* Task to carry out
From the entries below, copy out every line with "roll" in it.
--- START ---
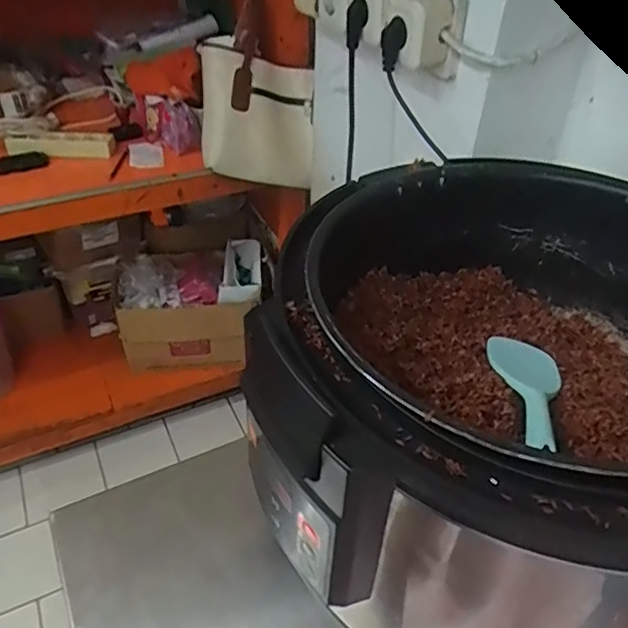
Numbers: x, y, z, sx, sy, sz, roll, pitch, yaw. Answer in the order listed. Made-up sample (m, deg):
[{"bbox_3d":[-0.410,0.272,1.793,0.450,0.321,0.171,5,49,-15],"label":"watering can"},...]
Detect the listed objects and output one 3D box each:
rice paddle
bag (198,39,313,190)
[{"bbox_3d":[0.184,0.060,0.504,0.062,0.016,0.155,8,28,8],"label":"rice paddle"},{"bbox_3d":[-0.094,-0.323,0.991,0.180,0.267,0.028,-4,49,-6],"label":"bag"}]

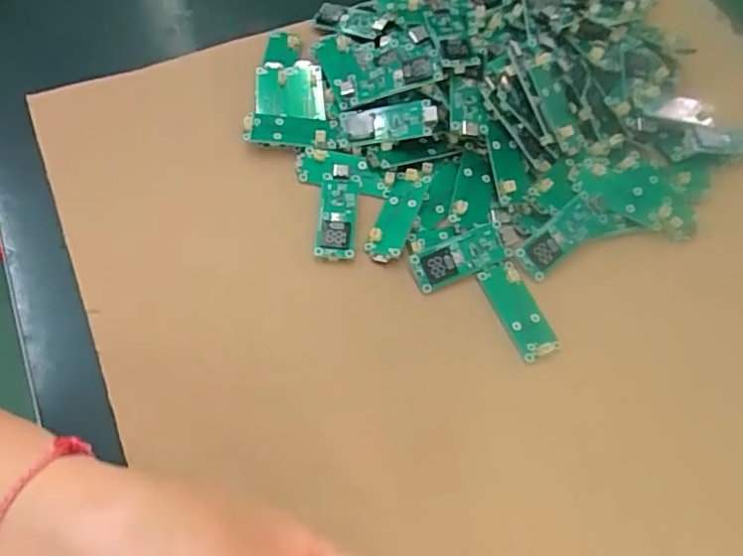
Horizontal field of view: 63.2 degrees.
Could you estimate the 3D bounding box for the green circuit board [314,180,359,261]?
[{"bbox_3d":[-0.017,-0.030,0.294,0.018,0.004,0.042,4,65,-2],"label":"green circuit board"}]

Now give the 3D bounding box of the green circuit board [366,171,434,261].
[{"bbox_3d":[0.013,-0.032,0.295,0.019,0.004,0.050,20,65,6],"label":"green circuit board"}]

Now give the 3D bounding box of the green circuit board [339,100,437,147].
[{"bbox_3d":[0.008,-0.078,0.305,0.050,0.009,0.018,-4,63,18],"label":"green circuit board"}]

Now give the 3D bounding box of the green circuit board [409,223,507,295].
[{"bbox_3d":[0.041,-0.009,0.286,0.045,0.004,0.019,-22,93,-7],"label":"green circuit board"}]

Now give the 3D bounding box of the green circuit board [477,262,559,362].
[{"bbox_3d":[0.068,0.014,0.279,0.018,0.004,0.047,-22,68,-13],"label":"green circuit board"}]

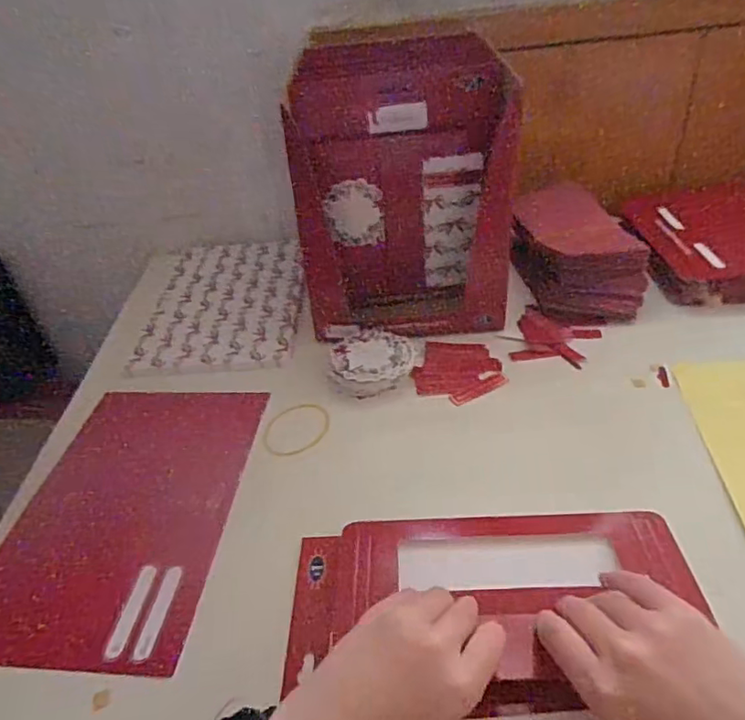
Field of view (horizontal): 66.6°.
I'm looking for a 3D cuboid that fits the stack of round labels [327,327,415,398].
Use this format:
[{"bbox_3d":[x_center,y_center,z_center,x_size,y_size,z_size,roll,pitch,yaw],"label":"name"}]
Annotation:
[{"bbox_3d":[-0.005,0.000,0.554,0.082,0.024,0.090,-18,38,-16],"label":"stack of round labels"}]

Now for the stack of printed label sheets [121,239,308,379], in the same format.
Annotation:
[{"bbox_3d":[-0.171,-0.072,0.670,0.171,0.012,0.268,-6,36,1],"label":"stack of printed label sheets"}]

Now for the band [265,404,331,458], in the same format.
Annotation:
[{"bbox_3d":[-0.068,0.061,0.501,0.052,0.004,0.067,28,47,29],"label":"band"}]

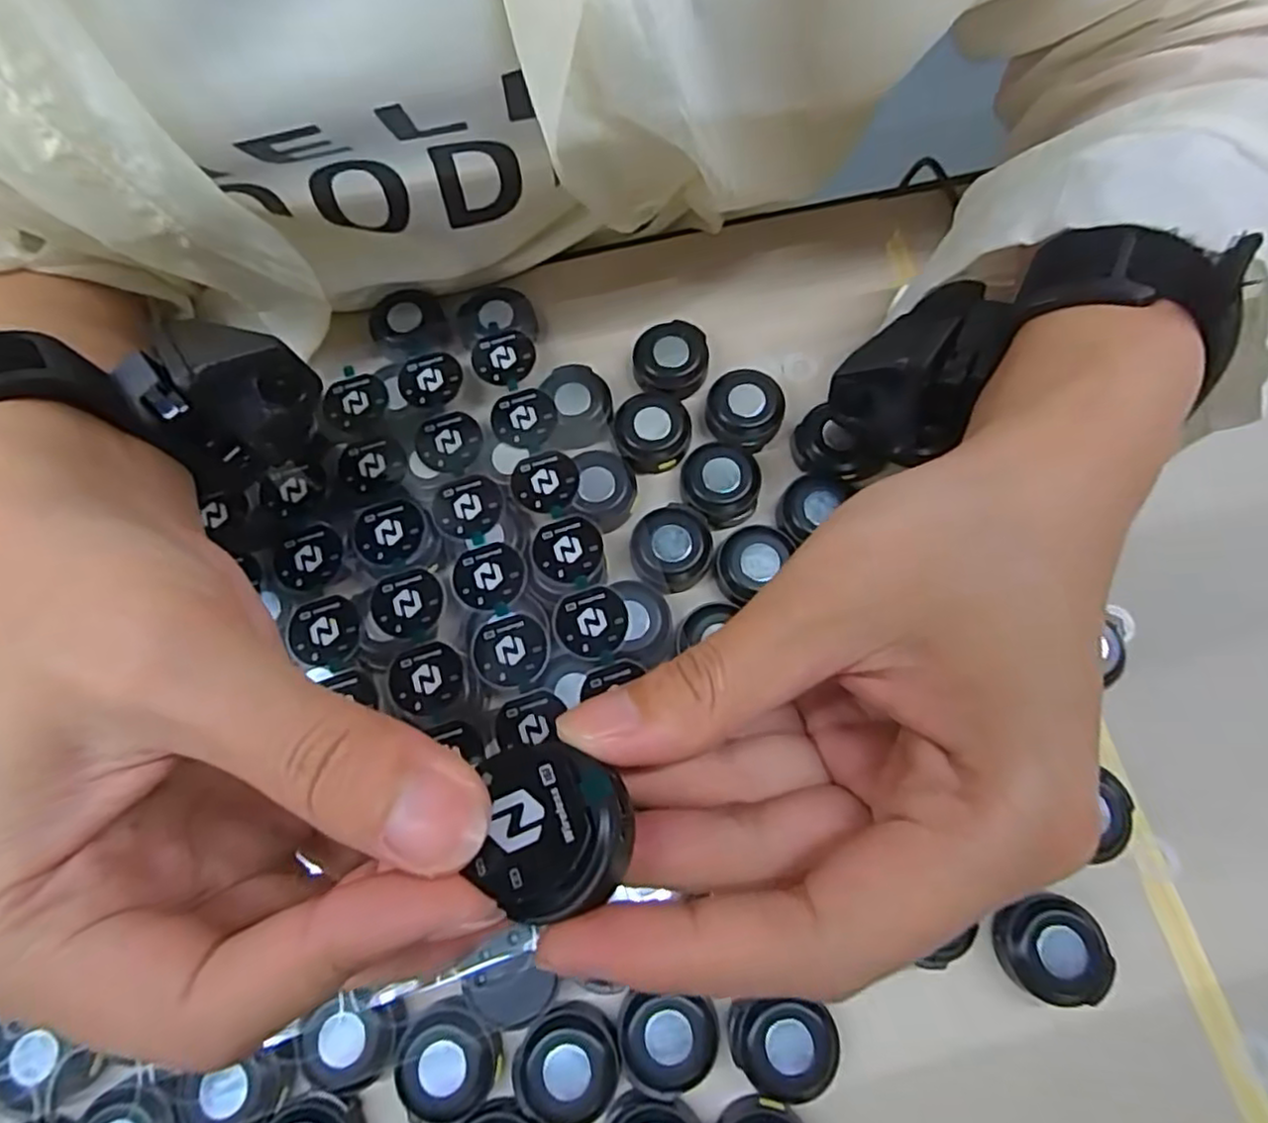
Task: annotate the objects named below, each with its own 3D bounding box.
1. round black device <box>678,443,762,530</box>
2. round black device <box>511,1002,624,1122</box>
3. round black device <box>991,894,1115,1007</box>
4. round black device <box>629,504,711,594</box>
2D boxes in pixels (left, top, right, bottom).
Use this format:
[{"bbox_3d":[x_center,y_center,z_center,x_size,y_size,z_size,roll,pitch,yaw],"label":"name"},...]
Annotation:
[{"bbox_3d":[0.031,-0.028,0.248,0.029,0.011,0.028,0,73,1],"label":"round black device"},{"bbox_3d":[-0.019,0.148,0.197,0.030,0.010,0.028,0,73,1],"label":"round black device"},{"bbox_3d":[0.124,0.115,0.200,0.027,0.009,0.032,-31,75,-8],"label":"round black device"},{"bbox_3d":[0.014,-0.004,0.243,0.030,0.013,0.027,-35,76,-9],"label":"round black device"}]

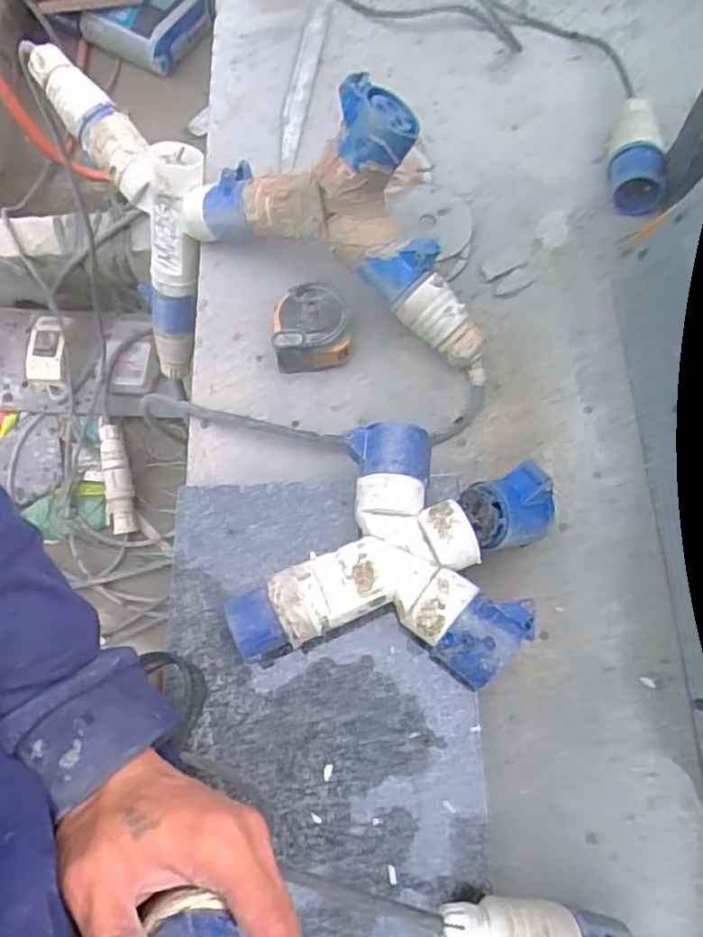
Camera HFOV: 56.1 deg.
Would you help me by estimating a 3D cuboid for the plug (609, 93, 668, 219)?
[{"bbox_3d":[0.262,-0.286,0.609,0.047,0.057,0.109,11,71,7],"label":"plug"}]

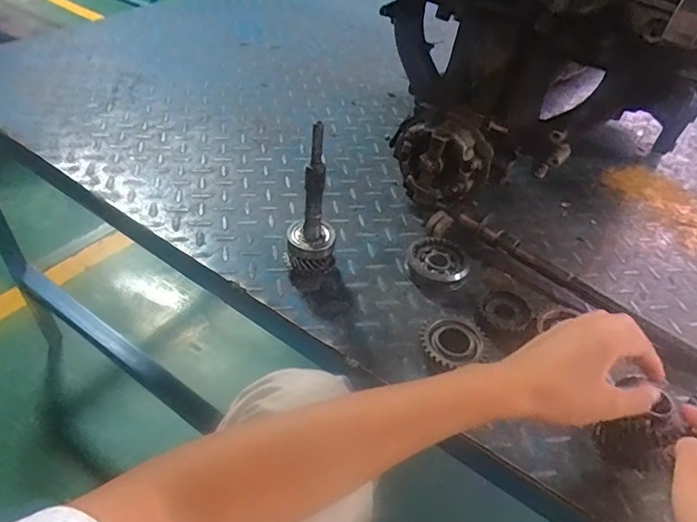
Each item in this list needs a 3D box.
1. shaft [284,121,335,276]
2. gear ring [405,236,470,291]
[{"bbox_3d":[-0.039,-0.052,0.533,0.053,0.174,0.048,0,43,-5],"label":"shaft"},{"bbox_3d":[0.103,0.001,0.604,0.069,0.016,0.074,3,42,-2],"label":"gear ring"}]

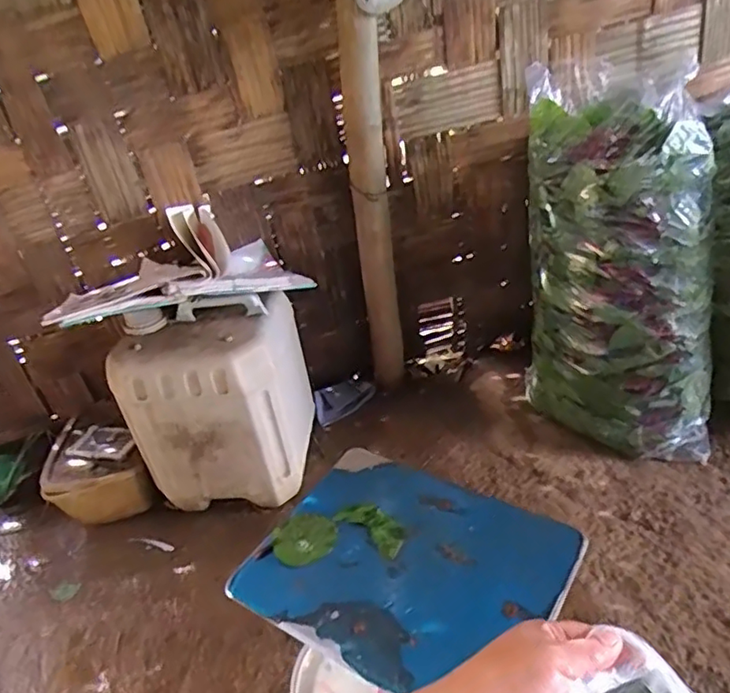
--- END ---
* Result of this exercise
Numbers: x, y, z, sx, sy, sz, roll, pitch, yaw. Answer in the order listed. Made-up sample (m, deg):
[{"bbox_3d":[x_center,y_center,z_center,x_size,y_size,z_size,roll,pitch,yaw],"label":"name"}]
[{"bbox_3d":[x_center,y_center,z_center,x_size,y_size,z_size,roll,pitch,yaw],"label":"name"},...]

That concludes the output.